▸ **Work required**
Render the records from the line containing "left elbow: (419, 345, -12)" through the line containing "right shoulder: (298, 292, -20)", both included, as a numbered list with blank lines omitted.

▸ **Record set**
◆ ◆ ◆

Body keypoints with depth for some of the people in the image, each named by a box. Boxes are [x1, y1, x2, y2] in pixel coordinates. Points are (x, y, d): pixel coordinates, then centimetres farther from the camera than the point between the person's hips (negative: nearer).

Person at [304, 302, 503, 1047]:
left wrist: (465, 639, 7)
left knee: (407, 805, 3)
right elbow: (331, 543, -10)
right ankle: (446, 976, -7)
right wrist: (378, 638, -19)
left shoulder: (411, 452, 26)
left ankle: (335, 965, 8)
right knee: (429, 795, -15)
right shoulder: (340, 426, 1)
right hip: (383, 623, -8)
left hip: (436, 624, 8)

◆ ◆ ◆

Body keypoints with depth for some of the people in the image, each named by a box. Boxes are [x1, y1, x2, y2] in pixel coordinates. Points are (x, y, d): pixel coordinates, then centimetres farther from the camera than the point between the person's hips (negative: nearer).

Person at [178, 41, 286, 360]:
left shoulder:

◆ ◆ ◆

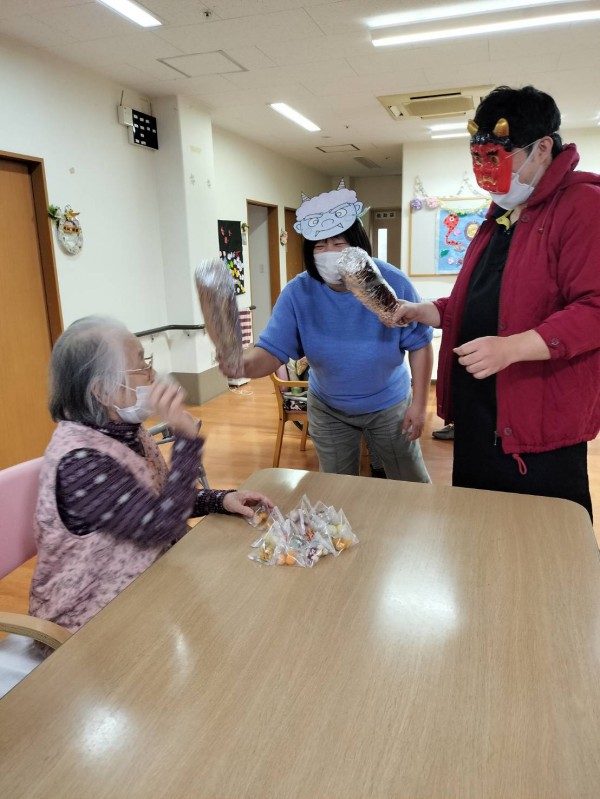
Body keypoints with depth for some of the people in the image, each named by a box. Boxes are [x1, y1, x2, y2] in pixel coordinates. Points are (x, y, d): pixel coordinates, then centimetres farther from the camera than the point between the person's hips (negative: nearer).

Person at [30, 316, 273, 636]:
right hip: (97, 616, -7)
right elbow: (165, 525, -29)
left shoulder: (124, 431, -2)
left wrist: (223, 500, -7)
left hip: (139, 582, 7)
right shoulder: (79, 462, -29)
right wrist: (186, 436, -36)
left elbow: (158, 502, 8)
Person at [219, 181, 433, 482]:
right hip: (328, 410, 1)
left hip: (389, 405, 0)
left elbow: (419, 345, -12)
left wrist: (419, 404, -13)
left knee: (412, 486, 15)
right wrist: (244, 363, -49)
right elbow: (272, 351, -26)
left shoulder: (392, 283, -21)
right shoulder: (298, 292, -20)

◆ ◆ ◆

▸ **Response to the task**
1. left elbow: (419, 345, -12)
2. left wrist: (419, 404, -13)
3. left knee: (412, 486, 15)
4. right wrist: (244, 363, -49)
5. right elbow: (272, 351, -26)
6. left shoulder: (392, 283, -21)
7. right shoulder: (298, 292, -20)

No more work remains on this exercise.